The motor skills required to write this can be broken down by fingers. Let’s say one process deals with each finger, and I give timing instructions as to when to press down on the key so that the words form in the right order. I can send instructions to each finger simultaneously, because a different processor is in charge of each. Basically, there is one stream of data, no parallelism, and then the concurrent use of the stream by each processor to complete a single task which forms a larger function is what defines the parallelism. Then, there is the task of optical character recognition (OCR). It works the same way, I can read a word, have a processor used to recognize each character, but then there is a final non-concurrent element, and that is reading back the word. I’m not going to go into the cognitive portion of this thought experiment that relates to the actual content that I am writing, because there is too much going on there for me to account for it.

However, obviously some of these tasks take longer than others. The OCR is slow, because I have to process each character from a visual. I could even add further parallelism, by breaking down the information into 5 square pixel areas. The OCR would be in charge of tracing the letter outline in that area, reducing the information needed to put together the character. If each pixel contained 30kb of data, but I only need to know 1) the length of the segment, and 2) the path it takes, I could encode the information as an integral from pixel 1 to 5, and reduce the amount of stored data to 2kb. If a processor is working on each 5 square pixel area, and there are 50 pixels2, parallelism improves the time required to process all the information by over ten orders of magnitude. Then, a final non-concurrent process adds all the integrals together, applies a function that matches the value of that integral against whatever the character and font are registered as in its “learning” data-set using an algorithm, and with a certain percentage accuracy recognizes the character. Again, you can think about how multiple cores and a distributed system can make this whole task more efficient.

Let’s say that means that MichalBot v.1 takes 100ms to process all the incoming visuals (reading), and MichalBot v.2 takes 10ms to do so. Since v.1 needs more time to process the visuals, but there is interdependence of all three tasks in order for me to fluidly compose this email, it looks like MichalBot v.1 is…err…a bit slow in the “head” since he just kind of hangs there waiting for the information to be processed before his next decision can be made. Since MichalBot v.2 has more computing power across which to distribute the reading tasks, he operates more smoothly.
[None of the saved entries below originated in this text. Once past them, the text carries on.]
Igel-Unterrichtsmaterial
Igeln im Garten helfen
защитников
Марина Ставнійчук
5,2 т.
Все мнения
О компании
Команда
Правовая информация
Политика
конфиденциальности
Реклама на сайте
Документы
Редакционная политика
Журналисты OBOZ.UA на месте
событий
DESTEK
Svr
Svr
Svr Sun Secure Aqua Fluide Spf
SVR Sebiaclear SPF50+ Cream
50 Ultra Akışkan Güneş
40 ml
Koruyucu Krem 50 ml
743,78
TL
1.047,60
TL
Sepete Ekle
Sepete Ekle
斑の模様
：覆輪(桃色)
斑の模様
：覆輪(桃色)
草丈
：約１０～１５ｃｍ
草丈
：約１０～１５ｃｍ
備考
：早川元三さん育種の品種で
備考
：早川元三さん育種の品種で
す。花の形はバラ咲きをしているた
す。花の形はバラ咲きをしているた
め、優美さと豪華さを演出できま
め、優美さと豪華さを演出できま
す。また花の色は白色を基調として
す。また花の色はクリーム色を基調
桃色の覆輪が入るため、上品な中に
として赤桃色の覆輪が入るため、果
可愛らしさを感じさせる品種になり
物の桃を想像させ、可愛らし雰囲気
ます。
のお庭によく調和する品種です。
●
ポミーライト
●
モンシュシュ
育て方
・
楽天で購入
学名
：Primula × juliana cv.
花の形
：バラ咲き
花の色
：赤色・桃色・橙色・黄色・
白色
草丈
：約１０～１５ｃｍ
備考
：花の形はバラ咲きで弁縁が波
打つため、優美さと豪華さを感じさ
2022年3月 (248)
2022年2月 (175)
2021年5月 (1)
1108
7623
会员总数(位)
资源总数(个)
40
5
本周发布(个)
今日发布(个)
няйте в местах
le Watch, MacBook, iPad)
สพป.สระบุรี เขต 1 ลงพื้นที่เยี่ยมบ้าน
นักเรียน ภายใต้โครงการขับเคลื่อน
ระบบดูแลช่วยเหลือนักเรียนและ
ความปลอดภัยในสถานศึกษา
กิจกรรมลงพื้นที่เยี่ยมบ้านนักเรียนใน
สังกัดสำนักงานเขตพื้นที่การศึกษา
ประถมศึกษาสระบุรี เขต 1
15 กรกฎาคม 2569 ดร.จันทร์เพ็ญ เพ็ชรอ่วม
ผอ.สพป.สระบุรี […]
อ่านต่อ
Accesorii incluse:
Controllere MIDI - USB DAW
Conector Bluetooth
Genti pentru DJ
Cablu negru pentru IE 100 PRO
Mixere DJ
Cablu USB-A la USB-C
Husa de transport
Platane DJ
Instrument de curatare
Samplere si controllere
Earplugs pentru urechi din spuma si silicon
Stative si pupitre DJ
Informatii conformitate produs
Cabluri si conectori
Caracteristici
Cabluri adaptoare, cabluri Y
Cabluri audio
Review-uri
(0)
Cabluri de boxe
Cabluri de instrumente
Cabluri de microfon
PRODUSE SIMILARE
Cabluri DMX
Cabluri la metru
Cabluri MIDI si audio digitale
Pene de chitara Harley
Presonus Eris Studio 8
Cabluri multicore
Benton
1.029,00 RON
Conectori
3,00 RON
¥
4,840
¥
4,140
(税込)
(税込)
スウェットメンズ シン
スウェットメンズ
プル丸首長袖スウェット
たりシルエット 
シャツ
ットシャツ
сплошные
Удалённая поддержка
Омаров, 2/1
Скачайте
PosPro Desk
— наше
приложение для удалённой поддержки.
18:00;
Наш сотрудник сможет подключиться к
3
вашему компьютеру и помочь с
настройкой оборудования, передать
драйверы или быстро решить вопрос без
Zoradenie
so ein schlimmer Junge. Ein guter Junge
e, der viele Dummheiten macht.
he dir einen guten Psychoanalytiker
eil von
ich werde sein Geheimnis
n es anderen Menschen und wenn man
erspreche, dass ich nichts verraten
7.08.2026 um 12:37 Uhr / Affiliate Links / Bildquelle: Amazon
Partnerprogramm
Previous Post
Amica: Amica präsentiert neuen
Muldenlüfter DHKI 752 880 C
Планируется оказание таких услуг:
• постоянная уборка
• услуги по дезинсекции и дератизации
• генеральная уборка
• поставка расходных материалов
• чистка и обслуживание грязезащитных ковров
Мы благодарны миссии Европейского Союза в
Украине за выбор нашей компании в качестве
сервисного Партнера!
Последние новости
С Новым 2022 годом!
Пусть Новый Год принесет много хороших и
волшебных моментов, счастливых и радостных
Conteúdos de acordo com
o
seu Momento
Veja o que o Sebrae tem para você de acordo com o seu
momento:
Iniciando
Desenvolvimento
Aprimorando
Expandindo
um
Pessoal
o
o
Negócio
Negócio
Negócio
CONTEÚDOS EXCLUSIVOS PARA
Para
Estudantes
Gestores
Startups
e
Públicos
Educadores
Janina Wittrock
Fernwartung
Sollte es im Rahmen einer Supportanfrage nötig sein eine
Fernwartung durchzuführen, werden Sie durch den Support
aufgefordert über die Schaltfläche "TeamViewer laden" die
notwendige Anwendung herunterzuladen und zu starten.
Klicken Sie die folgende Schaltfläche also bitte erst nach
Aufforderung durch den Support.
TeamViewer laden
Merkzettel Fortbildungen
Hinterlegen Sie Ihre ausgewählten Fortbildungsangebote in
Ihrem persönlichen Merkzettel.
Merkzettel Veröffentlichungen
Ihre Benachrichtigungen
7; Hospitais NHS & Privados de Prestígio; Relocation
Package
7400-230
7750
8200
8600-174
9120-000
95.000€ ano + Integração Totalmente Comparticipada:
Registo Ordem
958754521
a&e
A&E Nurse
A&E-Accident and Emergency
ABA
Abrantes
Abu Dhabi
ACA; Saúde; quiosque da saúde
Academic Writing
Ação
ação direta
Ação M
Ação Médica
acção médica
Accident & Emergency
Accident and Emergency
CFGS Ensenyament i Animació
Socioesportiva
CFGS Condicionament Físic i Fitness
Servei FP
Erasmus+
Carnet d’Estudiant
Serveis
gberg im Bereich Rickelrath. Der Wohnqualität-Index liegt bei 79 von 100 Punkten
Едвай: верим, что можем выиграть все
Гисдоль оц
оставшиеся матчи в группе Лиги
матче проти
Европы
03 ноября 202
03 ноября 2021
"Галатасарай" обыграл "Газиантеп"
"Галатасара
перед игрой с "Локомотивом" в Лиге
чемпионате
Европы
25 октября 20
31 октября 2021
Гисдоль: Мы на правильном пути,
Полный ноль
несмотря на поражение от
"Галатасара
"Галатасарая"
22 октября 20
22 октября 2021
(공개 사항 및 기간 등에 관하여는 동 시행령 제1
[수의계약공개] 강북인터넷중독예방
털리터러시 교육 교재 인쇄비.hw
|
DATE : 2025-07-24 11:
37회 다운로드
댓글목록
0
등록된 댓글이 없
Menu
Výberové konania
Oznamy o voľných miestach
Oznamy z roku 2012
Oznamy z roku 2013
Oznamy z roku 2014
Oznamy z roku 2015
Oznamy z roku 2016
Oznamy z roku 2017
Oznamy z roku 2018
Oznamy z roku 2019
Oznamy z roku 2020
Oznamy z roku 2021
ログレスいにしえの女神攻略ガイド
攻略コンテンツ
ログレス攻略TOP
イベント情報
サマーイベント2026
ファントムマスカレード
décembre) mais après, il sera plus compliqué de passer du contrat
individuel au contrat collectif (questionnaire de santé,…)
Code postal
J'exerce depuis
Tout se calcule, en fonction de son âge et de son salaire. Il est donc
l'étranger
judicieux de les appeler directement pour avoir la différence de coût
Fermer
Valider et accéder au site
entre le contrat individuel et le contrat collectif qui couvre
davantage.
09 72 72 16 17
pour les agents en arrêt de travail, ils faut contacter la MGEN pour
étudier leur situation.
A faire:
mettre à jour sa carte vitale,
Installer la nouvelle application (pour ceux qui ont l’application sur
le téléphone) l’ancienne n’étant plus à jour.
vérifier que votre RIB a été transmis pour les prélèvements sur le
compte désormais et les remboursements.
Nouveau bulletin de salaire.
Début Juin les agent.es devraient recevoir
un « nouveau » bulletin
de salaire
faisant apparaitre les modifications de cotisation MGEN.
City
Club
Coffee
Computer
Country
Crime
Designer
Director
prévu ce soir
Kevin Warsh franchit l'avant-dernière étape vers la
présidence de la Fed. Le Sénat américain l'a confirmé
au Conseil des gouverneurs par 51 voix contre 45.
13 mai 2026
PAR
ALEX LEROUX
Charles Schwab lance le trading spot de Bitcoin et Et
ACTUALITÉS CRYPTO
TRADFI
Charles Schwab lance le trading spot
Unfortunately, getting Michal to be faster is very computationally expensive, and in turn, financially expensive. So that’s why the neurogrid is great: it’s power efficient, faster, and therefore cheaper in the traditional sense because I consume less energy. But, that’s where we can throw in another paradigm: cloud computing. Even though neurogrid will be too expensive to put into in every single device, the alternative of using paired neurogrid powered computers, connected in distributed networks built on AMQP, we can transmit requests and responses over the internet. Having it available as a cloud platform that devices query to, that is the real paradigm shift.

P.S. think about what it would mean if our brains actually work on a quantum level, and we applied this to traditional computing.